> _DIRECTIONS_:
Copy each of the rows below word for word, leaving out the pictures.

> _INPUT RECORDS_:
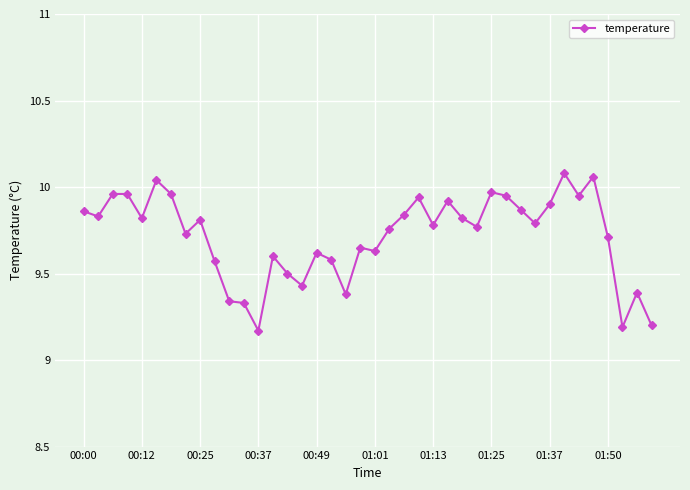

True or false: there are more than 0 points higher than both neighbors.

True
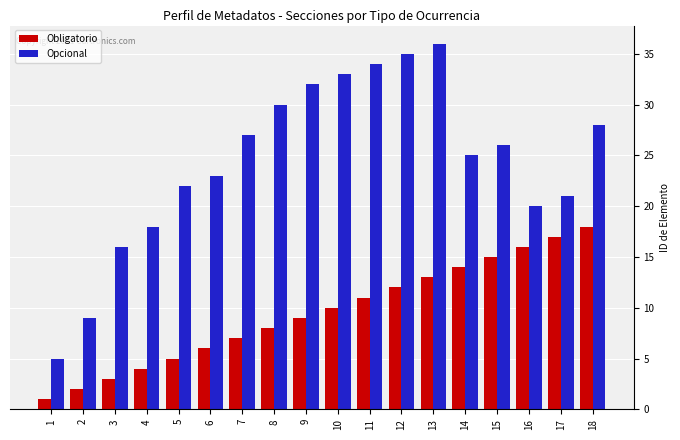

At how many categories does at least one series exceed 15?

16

> _EXERCISE ANSWER_:
True or false: there are more than 0 points higher than both neighbors.

True

At how many categories does at least one series exceed 15?

16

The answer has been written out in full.